## WORK TO BE COMPLETED
From the line with "Osoby, Które Wpłaciły" through the final line below, restate each line word for word and return nothing else.
(MATERIAL PROVIDED)
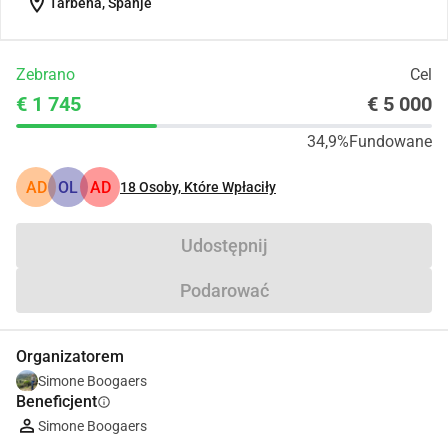
location_on
Tàrbena, Spanje
Zebrano
Cel
€ 1 745
€ 5 000
34,9%
Fundowane
AD
OL
AD
18
Osoby, Które Wpłaciły
Udostępnij
Podarować
Organizatorem
Simone Boogaers
Beneficjent
info
Simone Boogaers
(End MATERIAL PROVIDED)
## SOLVED PROBLEM
Osoby, Które Wpłaciły
Udostępnij
Podarować
Organizatorem
Simone Boogaers
Beneficjent
info
Simone Boogaers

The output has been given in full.